(Entries taken from a collection)

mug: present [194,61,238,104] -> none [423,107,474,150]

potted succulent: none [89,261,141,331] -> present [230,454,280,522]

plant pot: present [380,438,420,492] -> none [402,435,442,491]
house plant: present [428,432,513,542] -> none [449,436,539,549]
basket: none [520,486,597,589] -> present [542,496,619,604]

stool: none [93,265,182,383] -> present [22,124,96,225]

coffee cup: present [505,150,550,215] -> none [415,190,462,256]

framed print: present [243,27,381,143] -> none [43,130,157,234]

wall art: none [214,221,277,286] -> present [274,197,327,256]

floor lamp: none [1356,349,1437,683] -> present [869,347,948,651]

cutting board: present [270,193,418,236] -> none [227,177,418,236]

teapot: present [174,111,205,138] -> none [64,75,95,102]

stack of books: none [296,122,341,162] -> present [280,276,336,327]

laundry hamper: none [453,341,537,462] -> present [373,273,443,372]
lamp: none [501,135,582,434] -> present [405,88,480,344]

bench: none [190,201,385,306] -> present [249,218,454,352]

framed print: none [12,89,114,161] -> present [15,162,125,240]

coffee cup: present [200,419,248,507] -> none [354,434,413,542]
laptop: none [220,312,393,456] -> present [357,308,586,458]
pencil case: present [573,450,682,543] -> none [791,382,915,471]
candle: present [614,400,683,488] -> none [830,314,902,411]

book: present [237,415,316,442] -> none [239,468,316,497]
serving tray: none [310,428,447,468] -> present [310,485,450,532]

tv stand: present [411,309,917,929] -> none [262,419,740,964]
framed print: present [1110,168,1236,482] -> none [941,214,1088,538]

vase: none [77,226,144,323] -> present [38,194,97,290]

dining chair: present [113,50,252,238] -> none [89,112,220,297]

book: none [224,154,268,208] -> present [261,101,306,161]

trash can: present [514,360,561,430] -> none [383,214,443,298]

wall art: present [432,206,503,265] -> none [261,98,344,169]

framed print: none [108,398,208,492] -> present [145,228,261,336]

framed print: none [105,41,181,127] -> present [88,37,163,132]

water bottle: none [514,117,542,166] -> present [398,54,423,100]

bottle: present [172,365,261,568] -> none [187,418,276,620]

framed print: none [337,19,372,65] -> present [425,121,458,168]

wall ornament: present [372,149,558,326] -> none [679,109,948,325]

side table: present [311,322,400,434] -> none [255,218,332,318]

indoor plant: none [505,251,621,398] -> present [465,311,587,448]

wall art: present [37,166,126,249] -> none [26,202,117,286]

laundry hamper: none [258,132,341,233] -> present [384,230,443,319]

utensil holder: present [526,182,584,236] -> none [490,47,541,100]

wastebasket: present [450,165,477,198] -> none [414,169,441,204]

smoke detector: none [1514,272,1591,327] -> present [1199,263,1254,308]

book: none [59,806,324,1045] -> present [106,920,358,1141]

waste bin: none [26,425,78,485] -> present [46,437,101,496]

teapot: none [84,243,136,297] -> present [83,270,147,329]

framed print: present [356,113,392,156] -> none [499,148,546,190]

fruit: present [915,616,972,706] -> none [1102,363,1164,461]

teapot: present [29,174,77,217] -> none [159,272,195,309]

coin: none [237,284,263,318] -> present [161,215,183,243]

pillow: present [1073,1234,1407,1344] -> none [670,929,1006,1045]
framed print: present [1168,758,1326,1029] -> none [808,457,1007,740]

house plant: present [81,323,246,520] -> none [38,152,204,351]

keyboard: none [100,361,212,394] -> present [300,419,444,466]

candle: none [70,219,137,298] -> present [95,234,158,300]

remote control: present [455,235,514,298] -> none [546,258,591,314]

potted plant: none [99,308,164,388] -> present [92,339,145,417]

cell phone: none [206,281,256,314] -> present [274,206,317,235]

■ Task prompt: Among the lines above, list those that contain the word "laundry".

■ Response for this exercise:
laundry hamper: none [453,341,537,462] -> present [373,273,443,372]
laundry hamper: none [258,132,341,233] -> present [384,230,443,319]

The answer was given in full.